● **Task details**
Transcribe the material from its first line onward, ending with the line that contains "Welcome to the" and adding nothing beyond it.

● **Information given**
● ● ● ● ● ● ●

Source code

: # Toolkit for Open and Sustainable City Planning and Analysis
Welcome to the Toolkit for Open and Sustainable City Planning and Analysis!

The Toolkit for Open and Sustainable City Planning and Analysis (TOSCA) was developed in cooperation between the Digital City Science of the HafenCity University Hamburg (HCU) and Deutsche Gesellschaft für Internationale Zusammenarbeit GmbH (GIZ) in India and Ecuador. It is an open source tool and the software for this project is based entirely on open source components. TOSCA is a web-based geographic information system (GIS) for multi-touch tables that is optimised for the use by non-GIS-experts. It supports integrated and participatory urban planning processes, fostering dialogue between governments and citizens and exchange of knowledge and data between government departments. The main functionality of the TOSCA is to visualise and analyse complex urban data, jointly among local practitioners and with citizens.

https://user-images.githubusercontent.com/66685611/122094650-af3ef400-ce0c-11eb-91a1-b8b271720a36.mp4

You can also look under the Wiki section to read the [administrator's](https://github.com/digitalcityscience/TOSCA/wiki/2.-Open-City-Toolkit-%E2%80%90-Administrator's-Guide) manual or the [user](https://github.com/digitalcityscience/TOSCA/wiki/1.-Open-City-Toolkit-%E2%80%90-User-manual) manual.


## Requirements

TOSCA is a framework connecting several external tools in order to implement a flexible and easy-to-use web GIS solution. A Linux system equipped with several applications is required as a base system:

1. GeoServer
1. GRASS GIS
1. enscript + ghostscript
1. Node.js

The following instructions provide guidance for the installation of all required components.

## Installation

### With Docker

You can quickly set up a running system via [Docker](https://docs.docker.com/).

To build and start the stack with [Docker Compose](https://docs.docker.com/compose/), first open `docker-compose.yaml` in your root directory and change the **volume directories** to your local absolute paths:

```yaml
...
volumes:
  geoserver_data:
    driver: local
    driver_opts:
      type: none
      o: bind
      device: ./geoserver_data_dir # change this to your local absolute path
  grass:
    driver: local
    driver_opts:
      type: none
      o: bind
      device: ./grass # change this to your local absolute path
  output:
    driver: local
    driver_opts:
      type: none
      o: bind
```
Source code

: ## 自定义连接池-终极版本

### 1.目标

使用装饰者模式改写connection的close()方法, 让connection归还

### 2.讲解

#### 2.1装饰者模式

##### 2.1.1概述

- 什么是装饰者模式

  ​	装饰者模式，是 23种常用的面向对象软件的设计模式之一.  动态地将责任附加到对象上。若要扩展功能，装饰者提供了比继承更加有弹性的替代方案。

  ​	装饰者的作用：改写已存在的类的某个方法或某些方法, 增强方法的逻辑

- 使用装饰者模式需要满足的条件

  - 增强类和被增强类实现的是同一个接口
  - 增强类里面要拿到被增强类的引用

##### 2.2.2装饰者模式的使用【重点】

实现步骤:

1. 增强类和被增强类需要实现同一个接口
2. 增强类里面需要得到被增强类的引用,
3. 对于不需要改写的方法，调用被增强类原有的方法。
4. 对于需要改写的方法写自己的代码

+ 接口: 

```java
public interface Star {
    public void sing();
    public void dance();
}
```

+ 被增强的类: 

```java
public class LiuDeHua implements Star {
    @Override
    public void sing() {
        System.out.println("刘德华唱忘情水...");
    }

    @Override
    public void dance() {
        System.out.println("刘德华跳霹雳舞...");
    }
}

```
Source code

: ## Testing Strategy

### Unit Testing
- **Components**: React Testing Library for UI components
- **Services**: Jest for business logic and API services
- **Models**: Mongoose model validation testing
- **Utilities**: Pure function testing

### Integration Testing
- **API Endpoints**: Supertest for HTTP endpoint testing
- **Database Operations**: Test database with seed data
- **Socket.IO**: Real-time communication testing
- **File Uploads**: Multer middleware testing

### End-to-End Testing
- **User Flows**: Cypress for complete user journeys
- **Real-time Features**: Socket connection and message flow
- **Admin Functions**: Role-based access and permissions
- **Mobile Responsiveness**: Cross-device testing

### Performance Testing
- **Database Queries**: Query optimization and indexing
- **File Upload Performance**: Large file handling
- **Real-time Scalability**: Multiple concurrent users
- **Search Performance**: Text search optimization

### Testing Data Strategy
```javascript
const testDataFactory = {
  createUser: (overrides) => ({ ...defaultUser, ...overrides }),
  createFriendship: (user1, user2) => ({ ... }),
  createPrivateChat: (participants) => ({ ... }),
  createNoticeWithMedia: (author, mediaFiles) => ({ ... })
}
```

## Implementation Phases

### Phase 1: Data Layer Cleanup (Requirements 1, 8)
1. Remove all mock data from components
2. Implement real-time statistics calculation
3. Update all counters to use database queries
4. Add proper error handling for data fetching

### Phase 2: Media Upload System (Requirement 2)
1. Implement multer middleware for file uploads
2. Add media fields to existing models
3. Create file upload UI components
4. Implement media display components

● ● ● ● ● ● ●

● **Task result**
Source code

: # Toolkit for Open and Sustainable City Planning and Analysis
Welcome to the Toolkit for Open and Sustainable City Planning and Analysis!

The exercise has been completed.